The task → With nothing left out, give the data back exactly.

(Collected data)
※
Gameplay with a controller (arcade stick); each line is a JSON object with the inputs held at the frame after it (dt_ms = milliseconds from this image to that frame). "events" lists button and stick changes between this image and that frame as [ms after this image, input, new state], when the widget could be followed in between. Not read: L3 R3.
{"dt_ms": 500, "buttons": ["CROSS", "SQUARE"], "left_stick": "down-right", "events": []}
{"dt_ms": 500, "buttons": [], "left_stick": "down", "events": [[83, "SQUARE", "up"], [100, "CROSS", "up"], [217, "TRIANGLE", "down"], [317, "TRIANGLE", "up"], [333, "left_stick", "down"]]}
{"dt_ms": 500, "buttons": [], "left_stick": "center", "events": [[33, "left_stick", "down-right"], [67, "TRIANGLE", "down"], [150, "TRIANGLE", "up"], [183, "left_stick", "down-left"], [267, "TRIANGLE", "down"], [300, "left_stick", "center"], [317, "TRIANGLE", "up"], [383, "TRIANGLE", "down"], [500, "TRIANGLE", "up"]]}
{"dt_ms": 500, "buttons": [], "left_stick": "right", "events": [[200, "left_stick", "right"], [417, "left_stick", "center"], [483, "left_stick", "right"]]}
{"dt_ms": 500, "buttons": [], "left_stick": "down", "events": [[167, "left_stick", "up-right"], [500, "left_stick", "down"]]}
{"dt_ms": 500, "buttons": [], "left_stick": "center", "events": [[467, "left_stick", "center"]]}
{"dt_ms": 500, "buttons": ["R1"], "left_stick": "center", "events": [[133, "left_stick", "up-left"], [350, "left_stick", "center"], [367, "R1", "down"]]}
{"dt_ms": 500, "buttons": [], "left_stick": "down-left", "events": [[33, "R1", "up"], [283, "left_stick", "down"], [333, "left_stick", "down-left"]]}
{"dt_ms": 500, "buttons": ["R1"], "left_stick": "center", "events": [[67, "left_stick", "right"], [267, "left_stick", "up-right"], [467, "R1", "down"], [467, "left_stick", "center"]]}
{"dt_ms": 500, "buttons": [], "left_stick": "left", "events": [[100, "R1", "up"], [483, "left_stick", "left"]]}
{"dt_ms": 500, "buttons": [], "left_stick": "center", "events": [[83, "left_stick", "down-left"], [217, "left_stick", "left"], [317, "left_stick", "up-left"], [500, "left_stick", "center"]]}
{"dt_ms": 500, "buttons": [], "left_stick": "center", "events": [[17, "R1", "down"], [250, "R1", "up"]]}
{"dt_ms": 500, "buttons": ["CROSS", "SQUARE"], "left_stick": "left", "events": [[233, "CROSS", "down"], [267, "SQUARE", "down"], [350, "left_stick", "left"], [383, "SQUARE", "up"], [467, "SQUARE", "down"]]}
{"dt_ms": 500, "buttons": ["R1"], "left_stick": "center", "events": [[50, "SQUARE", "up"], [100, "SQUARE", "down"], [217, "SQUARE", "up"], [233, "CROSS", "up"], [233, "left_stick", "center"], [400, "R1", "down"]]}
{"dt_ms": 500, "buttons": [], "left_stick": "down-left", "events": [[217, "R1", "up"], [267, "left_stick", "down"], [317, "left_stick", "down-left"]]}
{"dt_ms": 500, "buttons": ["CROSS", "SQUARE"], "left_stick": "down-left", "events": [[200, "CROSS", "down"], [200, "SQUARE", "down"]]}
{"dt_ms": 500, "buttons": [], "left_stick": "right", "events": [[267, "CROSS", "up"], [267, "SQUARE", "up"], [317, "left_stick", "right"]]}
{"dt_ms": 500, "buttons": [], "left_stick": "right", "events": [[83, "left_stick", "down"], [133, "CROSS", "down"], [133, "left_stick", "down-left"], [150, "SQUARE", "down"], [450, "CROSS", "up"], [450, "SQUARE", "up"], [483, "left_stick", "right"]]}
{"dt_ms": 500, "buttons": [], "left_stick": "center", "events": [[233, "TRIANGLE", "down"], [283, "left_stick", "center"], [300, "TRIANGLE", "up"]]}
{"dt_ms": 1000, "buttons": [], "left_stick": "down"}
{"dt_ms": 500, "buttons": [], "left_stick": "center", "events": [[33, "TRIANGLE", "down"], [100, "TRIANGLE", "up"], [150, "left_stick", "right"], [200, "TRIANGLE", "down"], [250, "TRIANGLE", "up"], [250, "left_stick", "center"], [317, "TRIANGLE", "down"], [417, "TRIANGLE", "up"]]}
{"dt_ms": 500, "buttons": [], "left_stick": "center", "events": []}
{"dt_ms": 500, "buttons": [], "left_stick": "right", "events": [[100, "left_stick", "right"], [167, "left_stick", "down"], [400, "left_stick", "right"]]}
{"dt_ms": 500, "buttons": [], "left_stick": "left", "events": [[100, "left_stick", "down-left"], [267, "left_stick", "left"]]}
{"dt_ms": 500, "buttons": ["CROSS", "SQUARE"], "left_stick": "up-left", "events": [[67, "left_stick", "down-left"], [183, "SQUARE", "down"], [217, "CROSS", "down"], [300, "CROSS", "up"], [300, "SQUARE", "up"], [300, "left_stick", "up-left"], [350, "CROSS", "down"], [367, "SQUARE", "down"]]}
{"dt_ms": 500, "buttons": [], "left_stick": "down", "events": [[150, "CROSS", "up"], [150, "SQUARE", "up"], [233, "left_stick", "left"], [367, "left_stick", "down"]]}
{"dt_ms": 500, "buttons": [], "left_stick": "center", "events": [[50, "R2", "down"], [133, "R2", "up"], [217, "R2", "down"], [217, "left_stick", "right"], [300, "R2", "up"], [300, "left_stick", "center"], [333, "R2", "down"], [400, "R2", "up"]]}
※
Answer section →
Gameplay with a controller (arcade stick); each line is a JSON object with the inputs held at the frame after it (dt_ms = milliseconds from this image to that frame). "events" lists button and stick changes between this image and that frame as [ms after this image, input, new state], when the widget could be followed in between. Not read: L3 R3.
{"dt_ms": 500, "buttons": ["CROSS", "SQUARE"], "left_stick": "down-right", "events": []}
{"dt_ms": 500, "buttons": [], "left_stick": "down", "events": [[83, "SQUARE", "up"], [100, "CROSS", "up"], [217, "TRIANGLE", "down"], [317, "TRIANGLE", "up"], [333, "left_stick", "down"]]}
{"dt_ms": 500, "buttons": [], "left_stick": "center", "events": [[33, "left_stick", "down-right"], [67, "TRIANGLE", "down"], [150, "TRIANGLE", "up"], [183, "left_stick", "down-left"], [267, "TRIANGLE", "down"], [300, "left_stick", "center"], [317, "TRIANGLE", "up"], [383, "TRIANGLE", "down"], [500, "TRIANGLE", "up"]]}
{"dt_ms": 500, "buttons": [], "left_stick": "right", "events": [[200, "left_stick", "right"], [417, "left_stick", "center"], [483, "left_stick", "right"]]}
{"dt_ms": 500, "buttons": [], "left_stick": "down", "events": [[167, "left_stick", "up-right"], [500, "left_stick", "down"]]}
{"dt_ms": 500, "buttons": [], "left_stick": "center", "events": [[467, "left_stick", "center"]]}
{"dt_ms": 500, "buttons": ["R1"], "left_stick": "center", "events": [[133, "left_stick", "up-left"], [350, "left_stick", "center"], [367, "R1", "down"]]}
{"dt_ms": 500, "buttons": [], "left_stick": "down-left", "events": [[33, "R1", "up"], [283, "left_stick", "down"], [333, "left_stick", "down-left"]]}
{"dt_ms": 500, "buttons": ["R1"], "left_stick": "center", "events": [[67, "left_stick", "right"], [267, "left_stick", "up-right"], [467, "R1", "down"], [467, "left_stick", "center"]]}
{"dt_ms": 500, "buttons": [], "left_stick": "left", "events": [[100, "R1", "up"], [483, "left_stick", "left"]]}
{"dt_ms": 500, "buttons": [], "left_stick": "center", "events": [[83, "left_stick", "down-left"], [217, "left_stick", "left"], [317, "left_stick", "up-left"], [500, "left_stick", "center"]]}
{"dt_ms": 500, "buttons": [], "left_stick": "center", "events": [[17, "R1", "down"], [250, "R1", "up"]]}
{"dt_ms": 500, "buttons": ["CROSS", "SQUARE"], "left_stick": "left", "events": [[233, "CROSS", "down"], [267, "SQUARE", "down"], [350, "left_stick", "left"], [383, "SQUARE", "up"], [467, "SQUARE", "down"]]}
{"dt_ms": 500, "buttons": ["R1"], "left_stick": "center", "events": [[50, "SQUARE", "up"], [100, "SQUARE", "down"], [217, "SQUARE", "up"], [233, "CROSS", "up"], [233, "left_stick", "center"], [400, "R1", "down"]]}
{"dt_ms": 500, "buttons": [], "left_stick": "down-left", "events": [[217, "R1", "up"], [267, "left_stick", "down"], [317, "left_stick", "down-left"]]}
{"dt_ms": 500, "buttons": ["CROSS", "SQUARE"], "left_stick": "down-left", "events": [[200, "CROSS", "down"], [200, "SQUARE", "down"]]}
{"dt_ms": 500, "buttons": [], "left_stick": "right", "events": [[267, "CROSS", "up"], [267, "SQUARE", "up"], [317, "left_stick", "right"]]}
{"dt_ms": 500, "buttons": [], "left_stick": "right", "events": [[83, "left_stick", "down"], [133, "CROSS", "down"], [133, "left_stick", "down-left"], [150, "SQUARE", "down"], [450, "CROSS", "up"], [450, "SQUARE", "up"], [483, "left_stick", "right"]]}
{"dt_ms": 500, "buttons": [], "left_stick": "center", "events": [[233, "TRIANGLE", "down"], [283, "left_stick", "center"], [300, "TRIANGLE", "up"]]}
{"dt_ms": 1000, "buttons": [], "left_stick": "down"}
{"dt_ms": 500, "buttons": [], "left_stick": "center", "events": [[33, "TRIANGLE", "down"], [100, "TRIANGLE", "up"], [150, "left_stick", "right"], [200, "TRIANGLE", "down"], [250, "TRIANGLE", "up"], [250, "left_stick", "center"], [317, "TRIANGLE", "down"], [417, "TRIANGLE", "up"]]}
{"dt_ms": 500, "buttons": [], "left_stick": "center", "events": []}
{"dt_ms": 500, "buttons": [], "left_stick": "right", "events": [[100, "left_stick", "right"], [167, "left_stick", "down"], [400, "left_stick", "right"]]}
{"dt_ms": 500, "buttons": [], "left_stick": "left", "events": [[100, "left_stick", "down-left"], [267, "left_stick", "left"]]}
{"dt_ms": 500, "buttons": ["CROSS", "SQUARE"], "left_stick": "up-left", "events": [[67, "left_stick", "down-left"], [183, "SQUARE", "down"], [217, "CROSS", "down"], [300, "CROSS", "up"], [300, "SQUARE", "up"], [300, "left_stick", "up-left"], [350, "CROSS", "down"], [367, "SQUARE", "down"]]}
{"dt_ms": 500, "buttons": [], "left_stick": "down", "events": [[150, "CROSS", "up"], [150, "SQUARE", "up"], [233, "left_stick", "left"], [367, "left_stick", "down"]]}
{"dt_ms": 500, "buttons": [], "left_stick": "center", "events": [[50, "R2", "down"], [133, "R2", "up"], [217, "R2", "down"], [217, "left_stick", "right"], [300, "R2", "up"], [300, "left_stick", "center"], [333, "R2", "down"], [400, "R2", "up"]]}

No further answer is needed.